Today, President Joe Biden joins Intel, Ohio Gov. Mike DeWine and other federal, state and local officials to celebrate breaking ground in the Silicon Heartland on two of the world’s most advanced chipmaking facilities. As part of Intel’s commitment to develop a skilled talent pipeline for its two new leading-edge chip fabs, Intel also announced the first phase of funding for its Ohio Semiconductor Education and Research Program. During this first phase, Intel is providing $17.7 million for eight proposals from leading institutions and collaborators in Ohio to develop semiconductor-focused education and workforce programs.
“Today marks a pivotal moment in the journey to build a more geographically balanced and resilient semiconductor supply chain. The establishment of the Silicon Heartland is testament to the power of government incentives to unlock private investment, create thousands of high-paying jobs, and benefit U.S. economic and national security. We would not be here today without the support of leaders in the administration, Congress and the state of Ohio, who share a vision to help restore the United States to its rightful place as a leader in advanced chipmaking.” —Pat Gelsinger, Intel CEO
Why It’s Important: Semiconductors are the brains behind the technology that powers our digital age. These chips are critical to the foundations of the U.S. economy, national security and technology leadership. Investing to revitalize the U.S. chipmaking ecosystem will bring a broad range of economic benefits, while helping to restore balance, dependability and resilience to the global semiconductor supply chain.
In Ohio, Intel’s more than $20 billion planned investment in a new semiconductor manufacturing site to produce leading-edge chips is expected to generate 7,000 construction jobs and 3,000 long-term positions in manufacturing and engineering. In addition to providing capacity for Intel’s next-generation products, the company expects these new factories to support growing demand for the company’s new foundry business, Intel Foundry Services (IFS).

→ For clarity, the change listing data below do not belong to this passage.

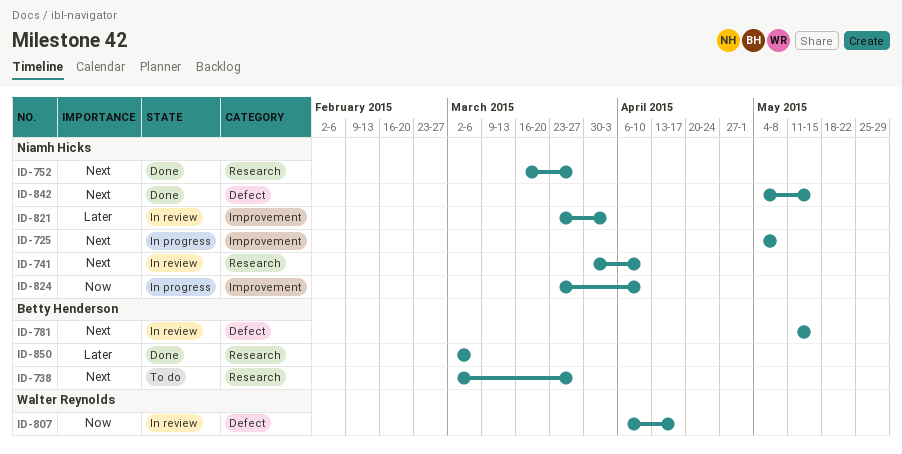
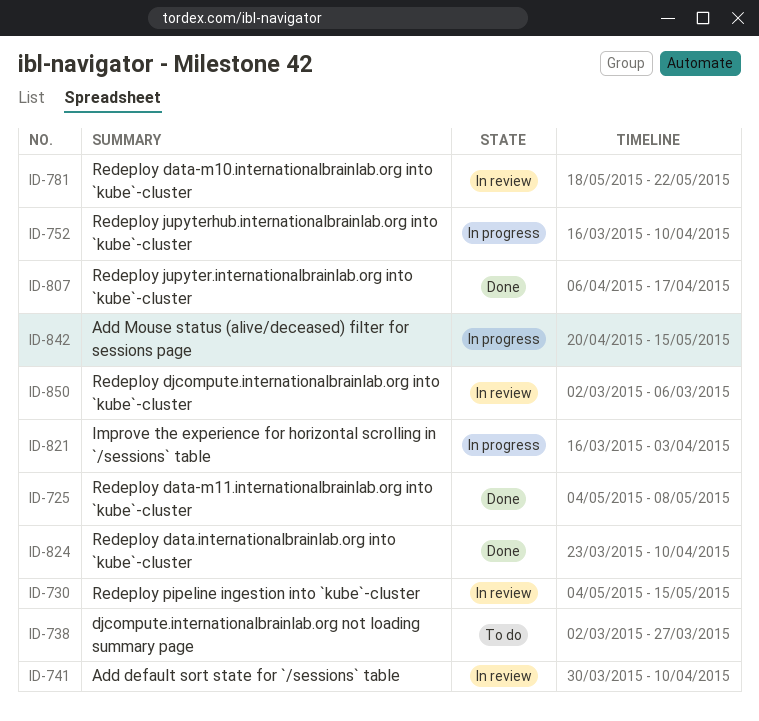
ID-725, status: In progress -> Done
ID-730: none -> present
ID-752, status: Done -> In progress
ID-752, due: Mar 27 -> Apr 10
ID-781, start: May 11 -> May 18
ID-781, due: May 15 -> May 22
ID-807, status: In review -> Done
ID-821, status: In review -> In progress
ID-821, start: Mar 23 -> Mar 16
ID-824, status: In progress -> Done
ID-842, status: Done -> In progress
ID-842, start: May 4 -> Apr 20
ID-850, status: Done -> In review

How Intel Supports U.S. Research and Development (R&D) and Manufacturing: Intel’s investment in Ohio builds on the company’s announcement in Arizona to build two new fabs and its expansion in New Mexico to add advanced packaging capabilities. When combined with Intel’s silicon R&D capabilities, this new site in Licking County, Ohio, will expand the company’s U.S. “lab-to-fab” pipeline.
Intel also recently celebrated the grand opening of the latest expansion of its leading-edge developmental factory in Oregon, where engineers advance Moore’s Law by creating new transistor architectures, wafer processes and packaging technologies that underpin the company’s product roadmap. That investment represents the next phase of Intel’s commitment to driving U.S. leadership in semiconductor research and development.
About Intel’s Commitment to Education: Intel’s Ohio Semiconductor Education and Research Program will fund collaborative proposals led by the University of Cincinnati, Central State University, Columbus State Community College, Kent State University, Lorain County Community College, Ohio University and two from The Ohio State University. Altogether, these eight proposals involve more than 80 institutions of higher education across Ohio. The eight leading institutions will receive $17.7 million in funding over three years as part of Intel’s $50 million commitment to Ohio higher education institutions over the next decade.
This collaborative program will enable higher education institutions to address semiconductor manufacturing workforce shortages and technical challenges, and to innovate and develop new capabilities with an emphasis on chipmaking. Intel expects this first iteration of the program to produce nearly 9,000 graduates for the industry and provide more than 2,300 scholarships over a three-year period, fostering a diverse homegrown talent pipeline.
More Context: Intel is committed to expanding digital readiness to reach 30 million people in 30,000 institutions in 30 countries. This education and workforce program is one more step forward in Intel’s 2030 Goals and the company’s dedication to using tech as a force for good, underscoring its aim to make technology fully inclusive and to expand digital readiness worldwide.
This week, the U.S. National Science Foundation and Intel launched the first phase of the $100 million national collaboration over the next 10 years to conduct research and to expand and diversify the workforce.
In March, Intel launched the semiconductor manufacturing Quick Start program at Mesa Community College in Arizona. Quick Start is an accelerated two-week program that prepares students for rewarding careers as semiconductor technicians with hands-on learning from experienced Intel employees as instructors.
This year, Intel expanded its AI for Workforce program in which Intel collaborates with community colleges to address workforce readiness skills through instruction in artificial intelligence. Currently there are 70 schools in 32 states participating in the AI Incubator Network, and in July, Intel and others awarded $600,000 to 15 community colleges to build their AI labs.